我家老屋住的也是人,所以也得走。一屋一井一棚一籬一廚一廁一床一櫃一桌一櫈一雞一犬一花一果一鳥一魚一草一木,都得一一趕走,好騰出地方來安置新的。


我父母沒趕及那龐大的發展計劃,在老屋消失前便走了。


一切消失得那麼快,如朝生暮死的蜉蝣,在我們過去自以為天長地久的日月和風雨中:

我們是蜉蝣各自卸下自己的房子

輕是最重的連諦聽也聽不見墜落的聲音

早上,我們是客機頻仍將虛空送上天空

晚上,我們用鈍感的觸角

反覆檢測我們的空港


我父母卸下了他們一手一腳蓋建的房子,移遷到山上去了。八鄉四面的山如圍,中間是一塊凹陷的盆地。我父母如今在山上看到的是甚麼風景呢?堆積如山的貨櫃和蔓延如鏽的廢車,有地上的列車和地下的高鐵穿過。天上有流雲和客機無聲,山後有高樓窮奢萬丈。我低頭望向我原以為將會繼承的水井,攤開手掌,只落得一塊乾乾淨淨的石頭。我把石頭投落井中,側耳諦聽,久久也沒聽見任何回聲。


當年我那孤獨的井中魚呢?山圍故國周遭在,潮打空城寂寞回。劉禹錫的〈石頭城〉如是說。
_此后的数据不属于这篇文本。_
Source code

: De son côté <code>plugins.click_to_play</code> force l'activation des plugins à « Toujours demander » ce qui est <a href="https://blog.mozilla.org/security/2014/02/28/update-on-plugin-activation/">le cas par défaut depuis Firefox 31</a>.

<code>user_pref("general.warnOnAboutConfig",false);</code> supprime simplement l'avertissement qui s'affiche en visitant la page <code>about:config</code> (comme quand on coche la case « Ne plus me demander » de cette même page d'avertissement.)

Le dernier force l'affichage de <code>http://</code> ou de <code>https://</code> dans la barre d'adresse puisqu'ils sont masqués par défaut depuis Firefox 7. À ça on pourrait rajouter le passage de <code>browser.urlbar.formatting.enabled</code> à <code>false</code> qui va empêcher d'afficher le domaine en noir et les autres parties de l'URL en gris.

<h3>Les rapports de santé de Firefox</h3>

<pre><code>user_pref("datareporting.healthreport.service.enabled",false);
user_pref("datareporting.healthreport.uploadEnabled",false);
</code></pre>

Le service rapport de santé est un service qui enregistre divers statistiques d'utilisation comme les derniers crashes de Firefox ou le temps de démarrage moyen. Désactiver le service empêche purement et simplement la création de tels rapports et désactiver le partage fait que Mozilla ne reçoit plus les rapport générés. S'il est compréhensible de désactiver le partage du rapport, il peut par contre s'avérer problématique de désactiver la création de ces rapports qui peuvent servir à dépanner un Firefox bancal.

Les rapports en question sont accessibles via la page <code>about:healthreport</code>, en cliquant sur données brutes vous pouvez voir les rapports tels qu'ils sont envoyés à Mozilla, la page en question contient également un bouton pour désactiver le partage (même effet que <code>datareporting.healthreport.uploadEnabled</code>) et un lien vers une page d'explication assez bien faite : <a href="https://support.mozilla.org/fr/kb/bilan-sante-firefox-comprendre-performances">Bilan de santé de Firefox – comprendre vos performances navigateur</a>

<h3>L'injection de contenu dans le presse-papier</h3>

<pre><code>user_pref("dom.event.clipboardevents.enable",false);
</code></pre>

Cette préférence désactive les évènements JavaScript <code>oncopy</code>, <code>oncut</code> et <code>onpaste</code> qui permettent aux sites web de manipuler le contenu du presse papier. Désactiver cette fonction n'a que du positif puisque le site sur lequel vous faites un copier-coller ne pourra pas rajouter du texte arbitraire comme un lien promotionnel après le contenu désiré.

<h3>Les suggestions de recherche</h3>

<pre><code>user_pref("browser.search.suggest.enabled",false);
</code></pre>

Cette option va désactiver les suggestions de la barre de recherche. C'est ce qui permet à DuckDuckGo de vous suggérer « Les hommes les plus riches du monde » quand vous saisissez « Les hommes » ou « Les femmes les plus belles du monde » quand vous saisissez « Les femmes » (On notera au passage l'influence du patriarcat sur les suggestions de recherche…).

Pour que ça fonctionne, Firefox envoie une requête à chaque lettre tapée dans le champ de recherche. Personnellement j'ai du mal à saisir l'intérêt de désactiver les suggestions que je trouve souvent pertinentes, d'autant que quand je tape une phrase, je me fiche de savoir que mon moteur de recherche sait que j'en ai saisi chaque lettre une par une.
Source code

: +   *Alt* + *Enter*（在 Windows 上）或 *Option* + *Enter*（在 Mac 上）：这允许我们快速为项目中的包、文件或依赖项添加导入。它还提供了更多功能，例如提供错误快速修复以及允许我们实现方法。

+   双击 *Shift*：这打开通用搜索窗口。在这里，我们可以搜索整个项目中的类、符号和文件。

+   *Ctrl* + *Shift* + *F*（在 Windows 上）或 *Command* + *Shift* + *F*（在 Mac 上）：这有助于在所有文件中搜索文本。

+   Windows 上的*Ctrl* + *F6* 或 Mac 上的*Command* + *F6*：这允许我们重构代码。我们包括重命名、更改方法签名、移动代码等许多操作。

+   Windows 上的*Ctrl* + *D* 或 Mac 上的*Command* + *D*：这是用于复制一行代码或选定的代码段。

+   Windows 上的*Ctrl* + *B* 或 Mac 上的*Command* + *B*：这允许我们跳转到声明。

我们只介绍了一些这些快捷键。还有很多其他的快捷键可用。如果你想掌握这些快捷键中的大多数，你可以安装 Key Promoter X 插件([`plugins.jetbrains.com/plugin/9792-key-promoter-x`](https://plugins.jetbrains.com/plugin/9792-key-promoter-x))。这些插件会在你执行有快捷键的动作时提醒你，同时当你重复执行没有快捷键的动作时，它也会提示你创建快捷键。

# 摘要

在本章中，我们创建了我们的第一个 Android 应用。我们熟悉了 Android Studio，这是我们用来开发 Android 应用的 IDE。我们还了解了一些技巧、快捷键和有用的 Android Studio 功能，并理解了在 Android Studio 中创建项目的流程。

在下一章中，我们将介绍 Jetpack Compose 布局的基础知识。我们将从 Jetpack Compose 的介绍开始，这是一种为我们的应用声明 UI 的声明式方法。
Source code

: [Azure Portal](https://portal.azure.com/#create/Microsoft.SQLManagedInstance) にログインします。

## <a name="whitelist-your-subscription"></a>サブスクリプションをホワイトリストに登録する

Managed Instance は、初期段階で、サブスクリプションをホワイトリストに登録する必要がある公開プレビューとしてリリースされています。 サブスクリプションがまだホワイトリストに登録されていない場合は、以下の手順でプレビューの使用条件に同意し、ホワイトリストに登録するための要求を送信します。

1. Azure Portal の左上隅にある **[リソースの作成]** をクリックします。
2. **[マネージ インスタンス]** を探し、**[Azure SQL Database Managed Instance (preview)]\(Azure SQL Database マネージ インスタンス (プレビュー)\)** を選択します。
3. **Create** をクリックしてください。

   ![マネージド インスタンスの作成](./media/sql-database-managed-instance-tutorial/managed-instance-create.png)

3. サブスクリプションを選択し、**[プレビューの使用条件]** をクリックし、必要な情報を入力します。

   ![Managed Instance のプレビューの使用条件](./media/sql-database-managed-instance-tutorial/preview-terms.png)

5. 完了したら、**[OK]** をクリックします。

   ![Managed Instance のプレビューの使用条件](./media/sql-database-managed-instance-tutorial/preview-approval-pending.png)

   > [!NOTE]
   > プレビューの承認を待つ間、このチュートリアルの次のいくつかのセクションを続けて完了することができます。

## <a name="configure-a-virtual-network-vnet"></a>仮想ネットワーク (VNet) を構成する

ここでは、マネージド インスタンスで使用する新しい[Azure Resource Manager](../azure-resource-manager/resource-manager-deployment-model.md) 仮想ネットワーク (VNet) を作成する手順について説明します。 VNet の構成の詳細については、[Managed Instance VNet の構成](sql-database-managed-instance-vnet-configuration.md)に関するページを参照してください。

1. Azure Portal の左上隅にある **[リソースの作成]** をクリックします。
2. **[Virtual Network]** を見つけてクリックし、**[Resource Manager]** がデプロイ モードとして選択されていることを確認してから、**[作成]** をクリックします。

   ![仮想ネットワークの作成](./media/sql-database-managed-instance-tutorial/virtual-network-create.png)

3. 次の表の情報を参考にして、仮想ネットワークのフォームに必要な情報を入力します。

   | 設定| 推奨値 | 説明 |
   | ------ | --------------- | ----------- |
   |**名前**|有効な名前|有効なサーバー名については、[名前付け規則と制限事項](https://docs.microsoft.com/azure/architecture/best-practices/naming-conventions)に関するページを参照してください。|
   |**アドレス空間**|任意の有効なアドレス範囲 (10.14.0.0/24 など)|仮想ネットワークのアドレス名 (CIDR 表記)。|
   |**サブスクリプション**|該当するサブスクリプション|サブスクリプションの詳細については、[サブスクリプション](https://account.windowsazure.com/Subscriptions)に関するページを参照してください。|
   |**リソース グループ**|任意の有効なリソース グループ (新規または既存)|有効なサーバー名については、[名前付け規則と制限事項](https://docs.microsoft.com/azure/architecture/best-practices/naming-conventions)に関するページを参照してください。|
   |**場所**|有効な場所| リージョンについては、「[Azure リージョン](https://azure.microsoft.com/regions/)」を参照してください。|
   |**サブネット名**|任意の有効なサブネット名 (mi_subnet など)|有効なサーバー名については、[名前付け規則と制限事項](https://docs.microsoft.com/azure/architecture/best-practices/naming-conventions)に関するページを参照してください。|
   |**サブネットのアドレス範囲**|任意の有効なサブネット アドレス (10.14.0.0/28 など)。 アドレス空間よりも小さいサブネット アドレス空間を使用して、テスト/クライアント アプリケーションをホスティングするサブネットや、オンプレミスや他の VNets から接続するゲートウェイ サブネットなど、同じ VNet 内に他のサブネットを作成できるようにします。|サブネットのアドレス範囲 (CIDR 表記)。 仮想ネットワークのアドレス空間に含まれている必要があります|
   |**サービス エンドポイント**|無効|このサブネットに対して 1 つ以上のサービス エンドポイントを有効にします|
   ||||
我的石頭呢?我的魚呢?我還是否堅信,我的石頭會在無邊無際的虛空處,接通了魚懷抱的形狀?


你我都遠了乃有了魚化石。卞之琳如是說。




3


石頭也可以是一座島。我與妻住在一座小島上。島的名字叫鴨脷洲。書上說,鴨脷洲是由沉積岩形成。我想及沙泥的沉澱,石化,逼壓,上升,風化,剥落,不知過了多少年月,便是如今的島的形狀。


島埋藏著些甚麼呢?在外面看是看不出甚麼的。島看上去,只有極其平凡的一面,我想沒有人會留意它到底是甚麼形狀,一如生活無形,可見的只有一樁椿一件件具體而微的事物,充斥著你悲喜倚伏卻又看似千日如一的日子。


我與妻退至島上的日子也是極其平凡而庸瑣的,柴米油鹽之類。所以我的詩也還是某些人所曾譏諷過的柴米油鹽之類。但我還在寫,一如生活,總得要過,又不與那些人相干,管它作甚。


島上有一座玉桂山,山不高,有時便偕妻山行。山不高所以四望也只是平凡的風景,不會給人任何偉大壯闊的感覺。時間到了,便從山上下來,一如詩「到時到候」自然寫下,就是這樣。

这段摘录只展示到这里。